[[ Text for analysis, beginning ]]

R/process_data_raw.R

Defines functions process_data_raw

Documented in process_data_raw

#' Process data-raw
#'
#' Process a data file in data-raw and create an documentation R file
#' in the R directory with an Roxygen header. This also creates files
#' in docs/data so that user can download the raw data.
#' 
#' 1. Delete all files in R dir except the R files need to process data files
#' 2. Delete all data in data dir
#' 3. Delete all vignettes in vignettes dir
#' 
#' @keywords internal
#' @export
#' @importFrom dplyr %>%
#' @importFrom rlang .data
process_data_raw <- function() {
#  requireNamespace("dplyr", include.only = '%>%')
#  requireNamespace("rlang", include.only = '.data')
  
  # Clean up the data, R, vignettes and docs/data folders
  clean_up()
  
  # Go through each data file in data-raw
  fils <- list.files("data-raw", pattern = "[.]csv")
  for(fil in fils){
    filpath <- file.path("data-raw", fil)
    if(file.info(filpath)$isdir) next
    
    # Read in the data
    # Can have a header to it marked with #'
    thetext <- readLines(filpath, warn = FALSE)
    isheader <- stringr::str_sub(thetext, 1, 2) == "#'"

[[ Text for analysis, end ]]

■ **Prompt 1**
In the process_data_raw code, which function does the comment say cleans up the data, R, vignettes and docs/data folders?
■ **Prompt 2**
Retype a section of the process_data_raw code, starting at the words "R/process_data_raw.R" and stopping after "the raw data.".
Use only the process_data_raw code to answer.

[[ Material provided, beginning ]]

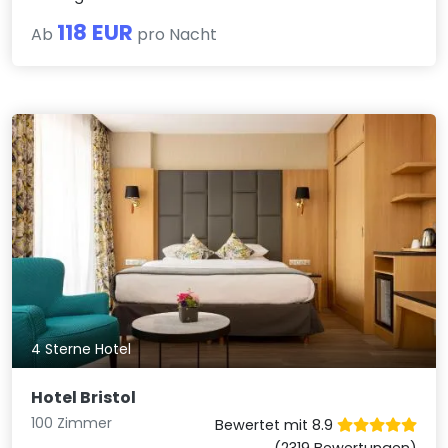
118 EUR
Ab
pro Nacht
4 Sterne Hotel
Hotel Bristol
100 Zimmer
Bewertet mit 8.9
(2319 Bewertungen)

[[ Material provided, end ]]

■ **Reply 1**
clean_up()

■ **Reply 2**
R/process_data_raw.R

Defines functions process_data_raw

Documented in process_data_raw

#' Process data-raw
#'
#' Process a data file in data-raw and create an documentation R file
#' in the R directory with an Roxygen header. This also creates files
#' in docs/data so that user can download the raw data.